The shadows moved, shifted, curled, coalesced—and finally formed into a silhouette. Soft Step swayed as her hooves became solid and made contact with the ground, a momentary flicker of vertigo upsetting her balance. Dissolving into shadow, though a gift granted to her by Him, was far from natural. She needed more practice, but it had worked well enough. It certainly had been more than enough to slip by the two sirens floating in the water, supposedly on the lookout for her.

She scoffed. What clueless creatures. For all their strength and beauty, they were no match for Him. If she wanted to, she could rend them apart with just a fraction of His power.
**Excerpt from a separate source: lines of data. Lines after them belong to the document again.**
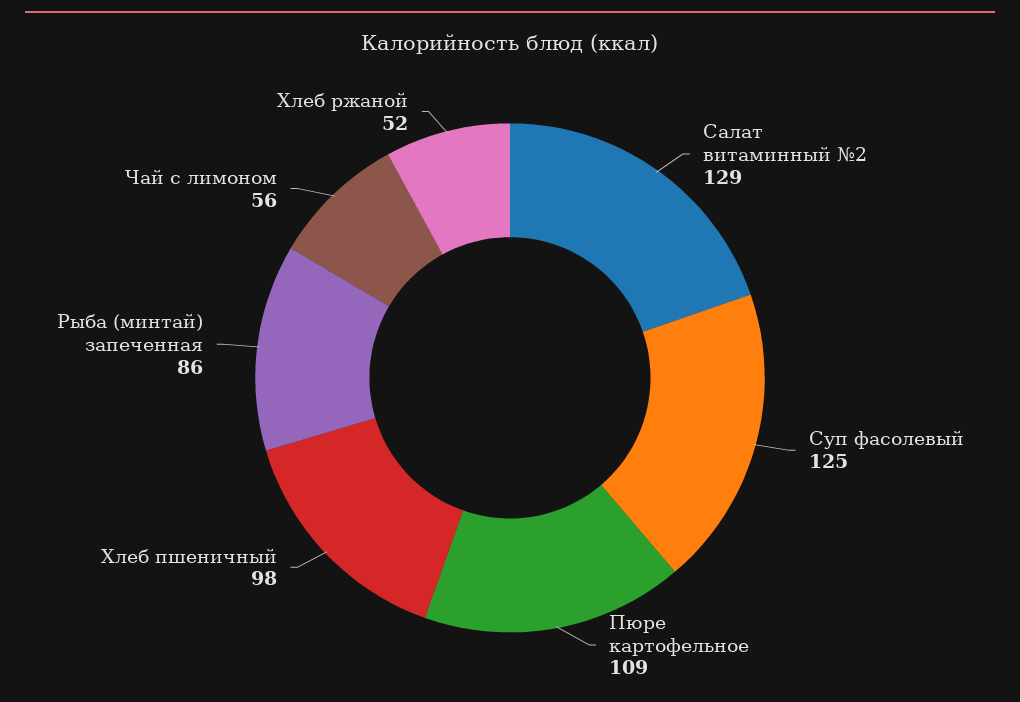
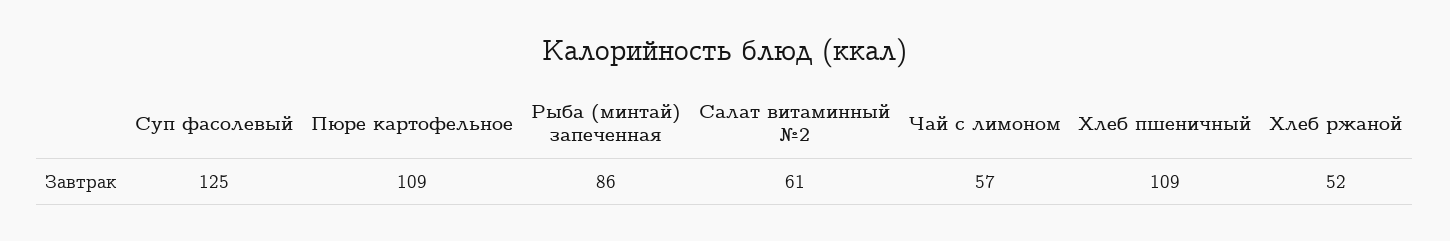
Салат витаминный №2: 129 -> 61
Хлеб пшеничный: 98 -> 109
Чай с лимоном: 56 -> 57

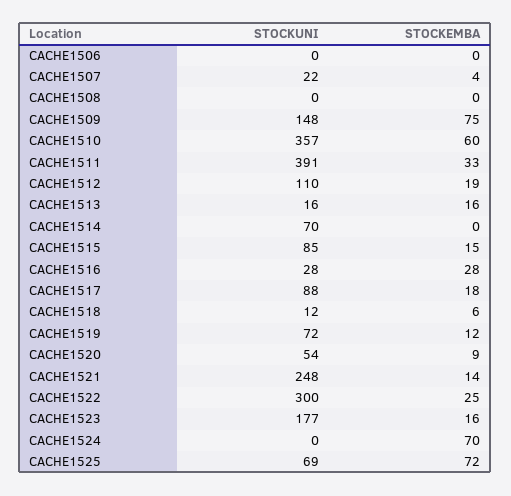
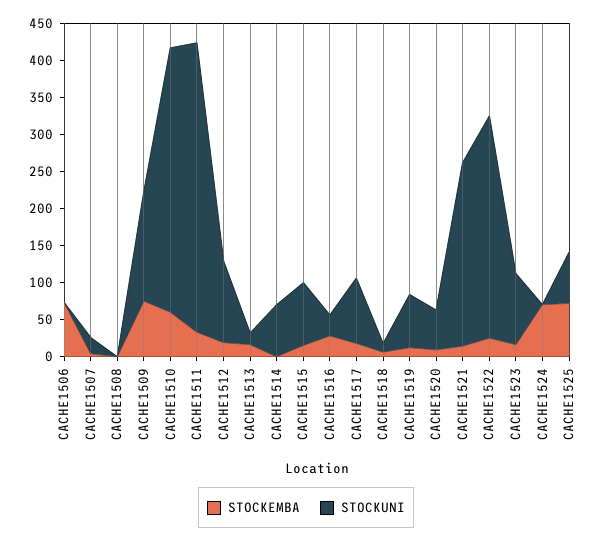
STOCKEMBA, CACHE1506: 0 -> 75
STOCKUNI, CACHE1523: 177 -> 100

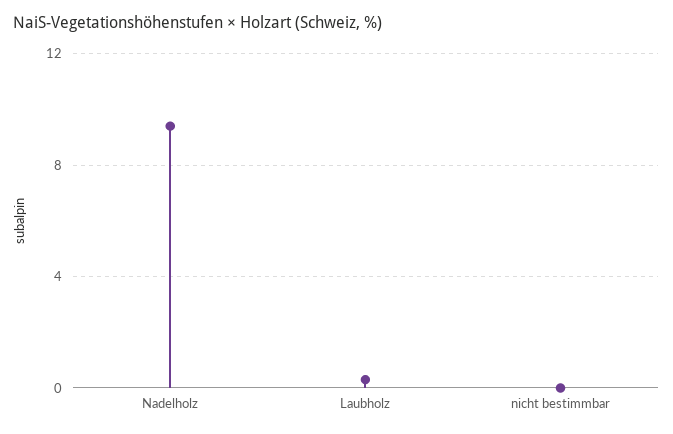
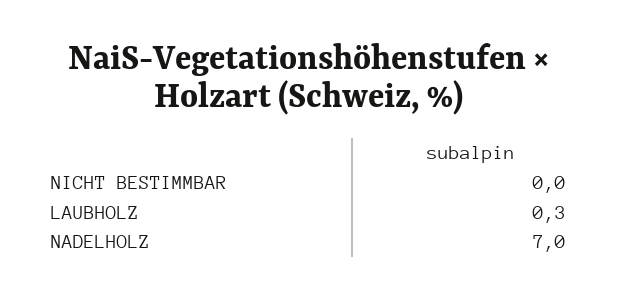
Nadelholz: 9.5 -> 7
But unfortunately, that was all she had: a mere fraction, and a painfully small one at that. So long as the ritual remained unfinished, the bulk of His otherworldly power remained locked away, sealed in a dimension beyond the material plane of the world. It was up to her to bridge the gap and unlock it, and then her work would finally be finished.

But to do that, she had to find the pegasi. She looked around the ruins of the tomb and listened with keen ears, but she neither heard nor saw anything. At the very least, she had figured the rainbow-maned one would have stuck out easily, but there was nothing. Which, she supposed, made sense. If the two sirens had gone to high alert trying to spy her approach from the shrine, then that meant they must have known she was coming. If so, then they had to have known what she was coming for. The pegasi had disappeared, but where to, she couldn’t say.
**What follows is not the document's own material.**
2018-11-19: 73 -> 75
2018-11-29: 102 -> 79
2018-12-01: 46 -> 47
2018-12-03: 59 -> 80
But she knew who she could ask to find out…

Of course, that involved subduing a siren. Even with all her power, that was no easy task. Their songs were dangerous, their armor too tough to tear through with her teeth, and their beaks large enough to snap clean through her waist in a single bite. She could take them on alone, but it would be dangerous. And she already had risked too much tonight in His plan.
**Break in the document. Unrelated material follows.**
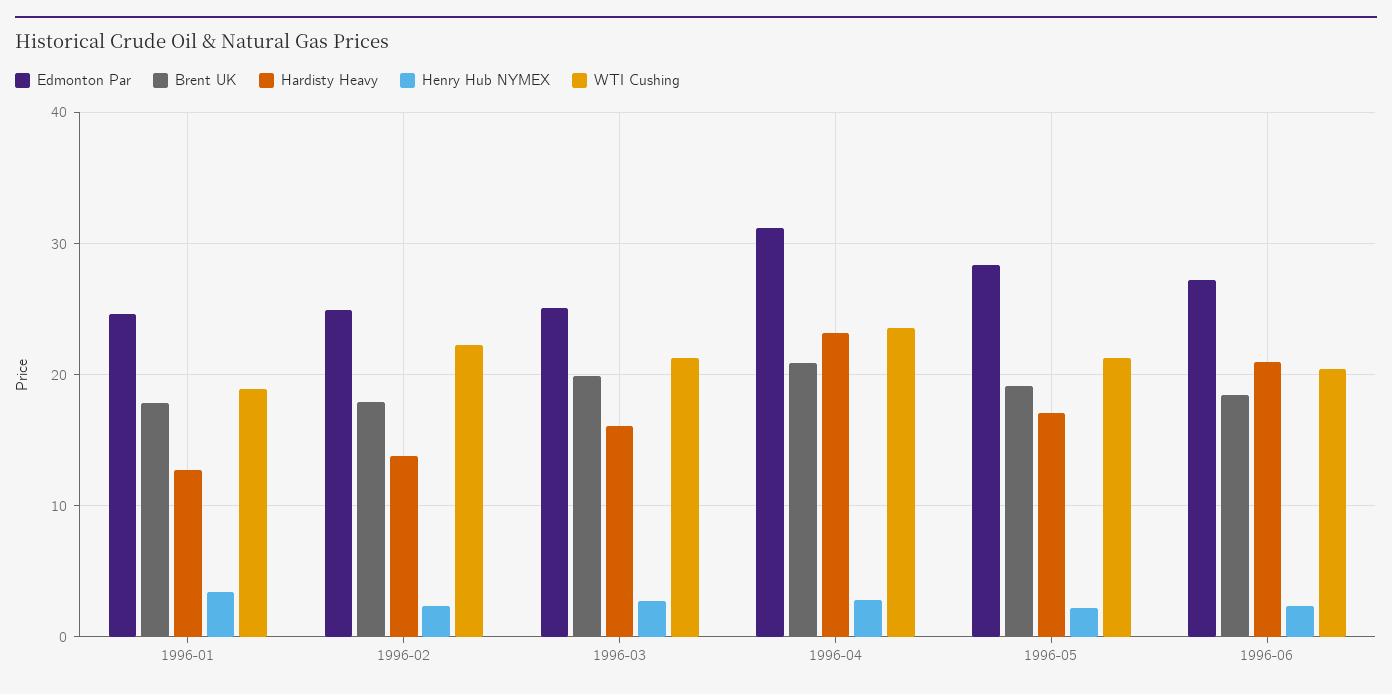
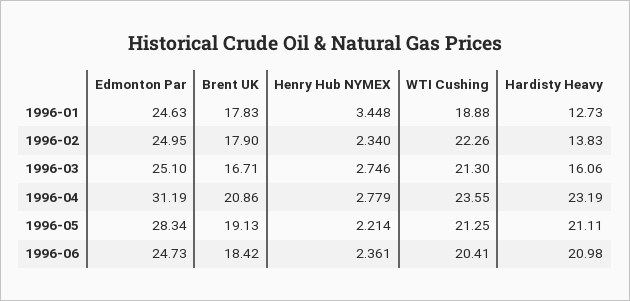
Brent UK, 1996-03: 20 -> 16.71
Hardisty Heavy, 1996-05: 17 -> 21.11
Edmonton Par, 1996-06: 27 -> 24.73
Which was why she needed her reinforcements.

Closing her eyes, she felt out through the island, tapping into the shadows and darkness that blanketed everything, both above and below the ground. She could feel numerous bird and primate skeletons, along with the carcasses of other wildlife—all useless to her. She needed something more. Sure, there were the rotting corpses of the pirates and the survivors scattered around her, and many of those would certainly be useful. If their horns or wings were intact, then they could use some of their magic, or at least, whatever they had left in their bodies. But would it be enough to fight off a siren?

Then she felt something lying a bit further from the ruins. A body with great power still in its bones. She recognized the pirate captain immediately from the unique aura still clinging onto her corpse. She had been trained in powerful, almost forgotten magic. Magic like that doesn’t just go away. Magic like that leaves its mark on the bones and the horn.

Spreading her wings, Soft Step took off and began to fly in that direction. The right corpse was worth a thousand of the wrong corpses, and in the remains of the pirate who called herself Squall, Soft Step knew she’d found her champion.

With that kind of magic on her side, fighting sirens would be a breeze.